Quando si finisce e si esce dal «Tso»?

«Come detto, il Tso è praticato solo ed esclusivamente quando siamo certi che la persona non è in grado di prendersi cura di se stessa, ma nella quasi totalità dei casi, visto che da noi i Tso non superano i 20 all'anno, cerchiamo di convincere il paziente ad un ricovero volontario, garantendogli sempre la possibilità di comunicare con i propri cari. Da questo trattamento si esce quanto prima, e quando paziente e dottore trovano un accordo. Quindi, si prova ad aumentare gradualmente il suo livello di libertà».

Si può guarire da una patologia psichica invalidante?

«Certo. Nel senso che, dopo le cure del caso, il paziente impara a vivere meglio con le proprie vulnerabilità, ritornando ad essere attivo e positivo. Ecco, in questo senso, si, si guarisce».

Il suo più grande successo?

«Araidne, un progetto provinciale dove un gruppo di persona diventa esperto per esperienza e si mette a disposizione di familiari di pazienti o pazienti stessi.
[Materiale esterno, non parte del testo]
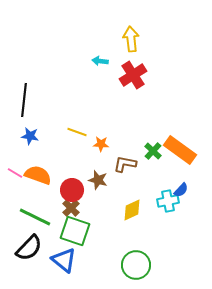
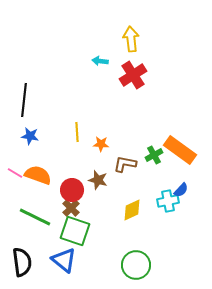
yellow line: rotated 66 degrees clockwise
green cross: moved 1 px right, 4 px down; rotated 18 degrees clockwise
black semicircle: moved 7 px left, 14 px down; rotated 52 degrees counterclockwise
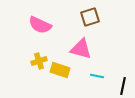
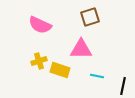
pink triangle: rotated 15 degrees counterclockwise
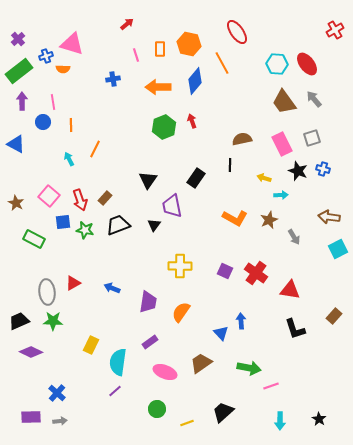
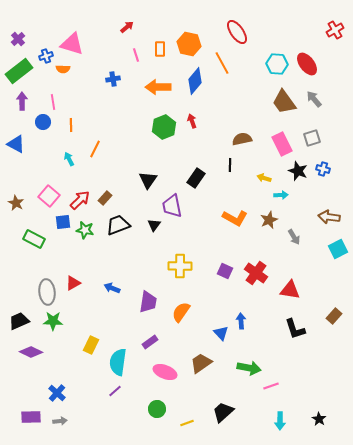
red arrow at (127, 24): moved 3 px down
red arrow at (80, 200): rotated 115 degrees counterclockwise
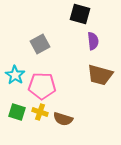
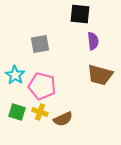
black square: rotated 10 degrees counterclockwise
gray square: rotated 18 degrees clockwise
pink pentagon: rotated 12 degrees clockwise
brown semicircle: rotated 42 degrees counterclockwise
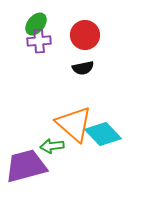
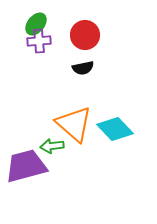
cyan diamond: moved 12 px right, 5 px up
Sono pazienti che hanno avuto un percorso di crisi grave, poi superato, che ha fatto formazione e supportato i loro pari e negli incontri di Trialogo. Incontri tra esperti, familiari e utenti, dove chi ha sofferto racconta la sua esperienza».

Insomma, pazienti guariti che aiutano altri a guarire?

«Si, e quando sei di fronte a un tuo ex paziente, ricordi le sofferenze che ha patito, il lungo percorso per rialzare la testa, e lo vedi moderare un gruppo di quaranta persone e contribuire alla discussione, allora capisci di avercela fatta».